CITTA’FRAGILE – Il tunnel senza denaro

Dalla rubrica Città fragile  a cura di Massimo Pollice

Pochi giorni fa, dopo articoli usciti sulla stampa napoletana e proteste della cittadinanza, una notizia, pubblicata dal quotidiano Il Mattino chiarisce il perché del fermo per i lavori alla galleria Vittoria spiegando che il denaro potrebbe essere attinto da vecchi oneri dovuti da RFI al Comune di Napoli, ma se il gestore dell’infrastruttura ferroviaria nazionale li trasferisse al Comune, gli stessi sarebbero immediatamente pignorati dai creditori.
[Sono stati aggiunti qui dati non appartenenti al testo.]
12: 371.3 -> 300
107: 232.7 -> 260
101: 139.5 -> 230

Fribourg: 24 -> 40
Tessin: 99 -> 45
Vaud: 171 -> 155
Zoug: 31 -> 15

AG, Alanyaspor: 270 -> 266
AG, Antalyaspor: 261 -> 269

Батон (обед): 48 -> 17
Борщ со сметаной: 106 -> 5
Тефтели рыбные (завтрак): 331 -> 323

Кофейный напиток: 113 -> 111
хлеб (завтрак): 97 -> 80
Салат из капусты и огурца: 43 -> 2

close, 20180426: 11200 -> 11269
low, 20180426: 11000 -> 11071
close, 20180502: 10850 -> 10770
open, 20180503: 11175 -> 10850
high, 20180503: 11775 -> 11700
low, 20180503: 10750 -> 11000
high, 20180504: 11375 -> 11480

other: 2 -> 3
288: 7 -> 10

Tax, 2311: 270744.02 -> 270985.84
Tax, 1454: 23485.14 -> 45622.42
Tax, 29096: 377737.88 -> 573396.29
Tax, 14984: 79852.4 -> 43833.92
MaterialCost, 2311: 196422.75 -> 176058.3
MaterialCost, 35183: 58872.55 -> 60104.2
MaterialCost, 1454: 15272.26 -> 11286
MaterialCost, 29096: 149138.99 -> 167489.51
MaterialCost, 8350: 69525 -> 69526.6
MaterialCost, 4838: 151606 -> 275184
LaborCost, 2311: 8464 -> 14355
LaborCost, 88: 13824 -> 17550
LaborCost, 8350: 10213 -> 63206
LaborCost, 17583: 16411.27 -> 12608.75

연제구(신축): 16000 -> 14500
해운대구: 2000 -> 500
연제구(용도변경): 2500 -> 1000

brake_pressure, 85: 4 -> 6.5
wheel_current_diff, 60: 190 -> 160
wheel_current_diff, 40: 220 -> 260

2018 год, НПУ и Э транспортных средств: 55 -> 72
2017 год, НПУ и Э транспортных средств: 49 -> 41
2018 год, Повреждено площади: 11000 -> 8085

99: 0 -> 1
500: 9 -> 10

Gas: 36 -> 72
Impensabile un pagamento diretto all’impresa esecutrice da parte di RFI, perché si potrebbe configurare una distrazione di fondi (come è giusto, perché nei paesi civili i debiti si onorano), in un caso già sotto gli occhi della Procura.

Lasciando da parte i roboanti annunci dell’Amministrazione, su un inizio imminente dei lavori, annunci ormai ripetuti da mesi, questa è la prova che il bilancio del Comune non andava assolutamente approvato, e forse occorreva portare l’Ente al commissariamento, e separare la gestione ordinaria dalla gestione dei debiti pregressi.

È stato valutato che la chiusura della galleria costa, ad ogni napoletano, in media 20 ore all’anno di traffico in più; badare bene che 20 ore corrispondono a 2,5 giornate lavorative per un valore approssimativo di 300 Euro per napoletano, soldi svaniti nel nulla per colpa di una Amministrazione inefficiente, che già riscuote le tasse locali più alte della Penisola.

Oltre a chiederci chi mai pagherà il conto di tali inefficienze, è probabile che interverranno Regione e Prefetto.

Pertanto per l’ennesima volta il rappresentante del Governo e la Regione di De Luca, tanto vituperati dal Sindaco di Napoli, sono chiamati a risolvere  un problema creato dalla cattiva amministrazione cittadina e la cui risoluzione avrebbe dovuto da tempo essere portata avanti dal Comune.

Insomma il Comune non sbroglia la matassa e la palla passa alla Regione e al  Governo che dovranno cercare la soluzione che l’Ente competente, il Comune, non ha trovato.

Il paradosso è che il sindaco de Magistris, oltre ad inveire continuamente contro il Presidente della Regione ed il presidente del Consiglio dei Ministri, criticando proprio coloro  che si fanno carico dei problemi che il Comune non risolve.

Allo stato  da più parti si cheide un intervento del  Prefetto per portare il Comune al commissariamento, perché un Ente in tali condizioni, indipendentemente dalle responsabilità singole, non può continuare a gestire servizi essenziali, come la viabilità del terzo Comune italiano.

Oltre a prendersela con una Amministrazione che in 10 anni ha generato tale disastro, cosa dicono i consiglieri di minoranza che pochi mesi fa hanno consentito che il bilancio fosse approvato?

Alcuni esponenti di questa Amministrazione comunale ripetono continuamente di essere l’alternativa a De Luca ed a Draghi; la battuta sorge spontanea: “questa Amministrazione comunale è l’alternativa a chi è si fa carico  di risolvere i problemi di questa Città”.